The school board elections and budget votes will all be conducted by mail, the governor’s office announced, and all qualified voters will be sent an absentee ballot with return postage paid.
The presidential primary was canceled by the state Board of Elections last week, but on Tuesday a federal judge ordered it reinstated. It’s slated for June 23, along with primaries for lower ballot races.
Also hosting a tele-meeting this week, on Tuesday, U.S. representatives Lee Zeldin, Peter King, Tom Suozzi, Kathleen Rice and Gregory Meeks provided an update on the federal response to coronavirus, after which Long Island’s local mayors had the opportunity to ask questions, share concerns, and speak to the needs of communities across Long Island.

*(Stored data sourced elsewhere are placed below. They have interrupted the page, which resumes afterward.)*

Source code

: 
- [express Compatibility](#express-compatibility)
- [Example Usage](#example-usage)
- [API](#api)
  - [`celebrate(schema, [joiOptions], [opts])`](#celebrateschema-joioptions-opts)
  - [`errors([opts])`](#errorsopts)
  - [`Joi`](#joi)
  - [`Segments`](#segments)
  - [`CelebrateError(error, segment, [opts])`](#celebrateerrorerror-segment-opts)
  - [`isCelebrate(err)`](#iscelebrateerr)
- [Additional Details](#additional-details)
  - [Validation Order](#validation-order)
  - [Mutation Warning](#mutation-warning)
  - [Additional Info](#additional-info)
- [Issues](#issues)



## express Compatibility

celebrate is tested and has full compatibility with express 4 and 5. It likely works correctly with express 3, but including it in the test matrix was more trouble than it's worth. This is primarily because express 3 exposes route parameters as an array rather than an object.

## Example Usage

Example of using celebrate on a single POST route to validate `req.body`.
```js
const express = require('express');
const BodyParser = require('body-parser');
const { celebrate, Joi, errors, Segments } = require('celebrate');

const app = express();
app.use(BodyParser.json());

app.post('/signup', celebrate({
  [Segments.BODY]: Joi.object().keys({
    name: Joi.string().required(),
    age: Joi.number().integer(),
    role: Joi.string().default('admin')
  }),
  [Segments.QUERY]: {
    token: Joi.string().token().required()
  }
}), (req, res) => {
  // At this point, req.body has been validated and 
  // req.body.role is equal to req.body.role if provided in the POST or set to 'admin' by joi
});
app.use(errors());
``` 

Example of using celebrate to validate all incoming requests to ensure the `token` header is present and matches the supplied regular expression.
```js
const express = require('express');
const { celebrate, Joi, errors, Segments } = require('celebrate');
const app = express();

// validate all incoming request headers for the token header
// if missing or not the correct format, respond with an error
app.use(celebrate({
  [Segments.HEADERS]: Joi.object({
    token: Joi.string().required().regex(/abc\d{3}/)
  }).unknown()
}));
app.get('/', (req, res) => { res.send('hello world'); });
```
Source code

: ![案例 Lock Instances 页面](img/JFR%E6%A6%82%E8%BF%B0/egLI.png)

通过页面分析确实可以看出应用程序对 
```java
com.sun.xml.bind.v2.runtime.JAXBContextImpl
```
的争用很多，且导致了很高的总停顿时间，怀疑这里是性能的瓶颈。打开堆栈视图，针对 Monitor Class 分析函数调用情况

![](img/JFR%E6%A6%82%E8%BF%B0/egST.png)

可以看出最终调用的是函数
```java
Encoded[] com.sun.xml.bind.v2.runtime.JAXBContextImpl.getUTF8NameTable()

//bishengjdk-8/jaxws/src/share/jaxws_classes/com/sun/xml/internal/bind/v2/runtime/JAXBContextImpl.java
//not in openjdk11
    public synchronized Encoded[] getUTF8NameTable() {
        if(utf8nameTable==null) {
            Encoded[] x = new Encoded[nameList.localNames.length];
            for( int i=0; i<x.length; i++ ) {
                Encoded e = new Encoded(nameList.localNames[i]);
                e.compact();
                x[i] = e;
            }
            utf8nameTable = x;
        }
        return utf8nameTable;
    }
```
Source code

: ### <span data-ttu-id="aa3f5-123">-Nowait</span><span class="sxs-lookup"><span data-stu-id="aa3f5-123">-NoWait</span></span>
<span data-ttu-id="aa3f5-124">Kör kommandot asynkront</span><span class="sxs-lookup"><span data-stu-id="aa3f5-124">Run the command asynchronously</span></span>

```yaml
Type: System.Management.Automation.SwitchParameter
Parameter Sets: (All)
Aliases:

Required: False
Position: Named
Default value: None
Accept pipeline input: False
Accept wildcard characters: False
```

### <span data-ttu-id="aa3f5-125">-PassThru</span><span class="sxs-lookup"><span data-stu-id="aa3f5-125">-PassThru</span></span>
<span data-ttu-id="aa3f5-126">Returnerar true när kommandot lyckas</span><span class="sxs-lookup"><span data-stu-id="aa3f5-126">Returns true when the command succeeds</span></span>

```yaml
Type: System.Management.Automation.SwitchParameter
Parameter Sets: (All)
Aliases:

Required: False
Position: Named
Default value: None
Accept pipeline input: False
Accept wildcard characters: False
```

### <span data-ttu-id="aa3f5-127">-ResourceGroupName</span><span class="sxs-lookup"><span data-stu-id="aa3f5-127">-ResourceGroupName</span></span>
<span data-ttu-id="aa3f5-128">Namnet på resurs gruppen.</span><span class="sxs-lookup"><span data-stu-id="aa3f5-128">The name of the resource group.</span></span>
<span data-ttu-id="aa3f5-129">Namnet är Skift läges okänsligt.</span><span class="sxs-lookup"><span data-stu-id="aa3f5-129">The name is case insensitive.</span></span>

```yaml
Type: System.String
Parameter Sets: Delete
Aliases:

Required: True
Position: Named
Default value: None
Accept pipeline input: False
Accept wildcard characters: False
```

Said Mr. Zeldin in a post-conference release, “As we seek to finish the fight against coronavirus and work to emerge stronger than ever, our local mayors are helping lead the charge on the ground in our communities … In addition to continuing to provide our communities with vital Personal Protective Equipment and other resources, we must ensure they have the direct local funding they need to recover economically in light of historic budgetary shortfalls caused by the ongoing outbreak of coronavirus.”
State Assemblyman Fred W. Thiele Jr. echoed the funding entreaty on Friday. He joined with members of the Assembly majority in urging the New York State congressional delegation to support unrestricted aid to state and local governments.
The $484 billion federal relief package adopted last month provides additional aid to hospitals and small businesses impacted by the COVID-19 pandemic, but failed to include money for state and local governments grappling with the crisis.
“Local governments are responsible for providing vital programs and services we depend on,” Mr. Thiele said in a release. Programs run the gamut from public safety to senior support to garbage removal.
“Not providing aid to municipalities means that the government is neglecting to aid our first responders, police, fire services, and teachers,” he said. The failure to assist could mean “widespread layoffs and the halting of these critical services,” the assemblyman warned.
Local governments are reeling from the financial devastation of COVID-19, he said. With New York the hardest hit state in the nation, “our local governments are bearing the brunt of the burden.”
As of Wednesday morning, there were 38,927 confirmed cases countywide listed on Suffolk’s interactive map, with 797 in Southampton Town and 236 in the Town of East Hampton.